Which lines in the data below contain the word "front"? Pull each of them out.

START Data shown

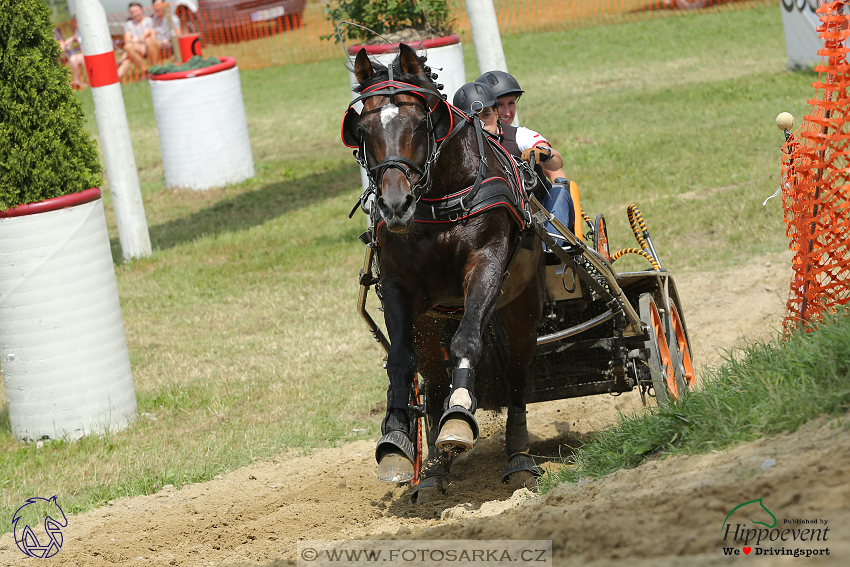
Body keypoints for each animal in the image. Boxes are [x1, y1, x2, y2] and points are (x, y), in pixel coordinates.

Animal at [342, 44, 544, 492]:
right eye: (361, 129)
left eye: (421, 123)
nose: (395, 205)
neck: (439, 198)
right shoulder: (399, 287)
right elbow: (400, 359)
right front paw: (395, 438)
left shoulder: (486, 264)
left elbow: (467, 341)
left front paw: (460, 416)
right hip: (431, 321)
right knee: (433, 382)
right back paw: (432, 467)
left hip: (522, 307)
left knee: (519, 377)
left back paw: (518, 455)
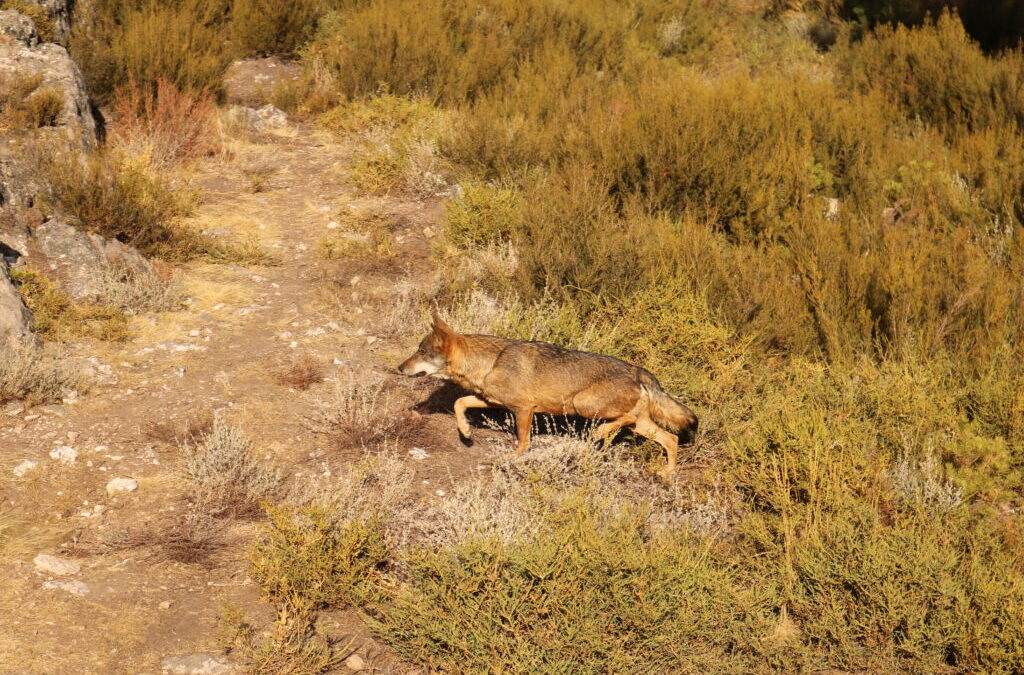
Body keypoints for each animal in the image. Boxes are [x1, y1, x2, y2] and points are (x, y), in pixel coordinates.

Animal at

END Data shown
START Data shown

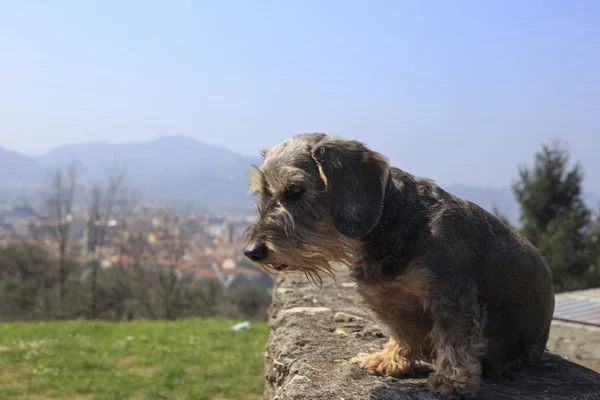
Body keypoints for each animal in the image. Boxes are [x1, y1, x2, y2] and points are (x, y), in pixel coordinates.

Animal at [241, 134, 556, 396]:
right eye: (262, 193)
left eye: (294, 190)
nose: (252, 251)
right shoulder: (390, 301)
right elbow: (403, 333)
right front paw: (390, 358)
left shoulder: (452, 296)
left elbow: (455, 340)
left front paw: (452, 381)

END Data shown

→ Result for this task
right front paw: (395, 438)
left front paw: (460, 416)
right front paw: (390, 358)
left front paw: (452, 381)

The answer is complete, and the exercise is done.